» Task to carry out: Please repeat the lines of the material below exactly, starting with the one that contains "caudate stained for" and ending with the last.

» Data segment:
--*--

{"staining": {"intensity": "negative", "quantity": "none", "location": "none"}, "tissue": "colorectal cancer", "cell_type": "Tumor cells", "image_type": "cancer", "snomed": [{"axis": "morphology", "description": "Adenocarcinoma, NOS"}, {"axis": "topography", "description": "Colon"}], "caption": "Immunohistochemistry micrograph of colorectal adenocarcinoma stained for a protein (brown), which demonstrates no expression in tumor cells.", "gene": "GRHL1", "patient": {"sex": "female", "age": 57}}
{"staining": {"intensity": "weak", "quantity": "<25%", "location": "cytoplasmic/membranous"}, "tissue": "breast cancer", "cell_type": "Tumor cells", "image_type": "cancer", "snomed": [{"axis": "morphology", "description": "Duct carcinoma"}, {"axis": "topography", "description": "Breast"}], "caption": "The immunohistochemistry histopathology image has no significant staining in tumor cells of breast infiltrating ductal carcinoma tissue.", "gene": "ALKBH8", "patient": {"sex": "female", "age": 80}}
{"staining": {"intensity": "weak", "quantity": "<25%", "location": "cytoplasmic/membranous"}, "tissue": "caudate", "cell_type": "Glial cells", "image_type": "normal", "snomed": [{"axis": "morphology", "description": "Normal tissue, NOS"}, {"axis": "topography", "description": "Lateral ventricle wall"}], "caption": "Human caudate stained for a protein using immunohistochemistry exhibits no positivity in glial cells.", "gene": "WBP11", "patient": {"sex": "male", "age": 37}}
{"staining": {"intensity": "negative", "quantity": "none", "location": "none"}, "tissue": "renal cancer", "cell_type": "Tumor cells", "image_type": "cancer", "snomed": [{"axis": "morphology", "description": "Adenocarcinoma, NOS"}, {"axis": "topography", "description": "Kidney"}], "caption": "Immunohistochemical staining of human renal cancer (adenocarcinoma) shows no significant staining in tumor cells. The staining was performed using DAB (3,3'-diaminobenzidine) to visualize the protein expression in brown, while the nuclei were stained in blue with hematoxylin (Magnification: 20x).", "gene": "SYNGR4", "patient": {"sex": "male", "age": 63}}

--*--

» Written response:
{"staining": {"intensity": "weak", "quantity": "<25%", "location": "cytoplasmic/membranous"}, "tissue": "caudate", "cell_type": "Glial cells", "image_type": "normal", "snomed": [{"axis": "morphology", "description": "Normal tissue, NOS"}, {"axis": "topography", "description": "Lateral ventricle wall"}], "caption": "Human caudate stained for a protein using immunohistochemistry exhibits no positivity in glial cells.", "gene": "WBP11", "patient": {"sex": "male", "age": 37}}
{"staining": {"intensity": "negative", "quantity": "none", "location": "none"}, "tissue": "renal cancer", "cell_type": "Tumor cells", "image_type": "cancer", "snomed": [{"axis": "morphology", "description": "Adenocarcinoma, NOS"}, {"axis": "topography", "description": "Kidney"}], "caption": "Immunohistochemical staining of human renal cancer (adenocarcinoma) shows no significant staining in tumor cells. The staining was performed using DAB (3,3'-diaminobenzidine) to visualize the protein expression in brown, while the nuclei were stained in blue with hematoxylin (Magnification: 20x).", "gene": "SYNGR4", "patient": {"sex": "male", "age": 63}}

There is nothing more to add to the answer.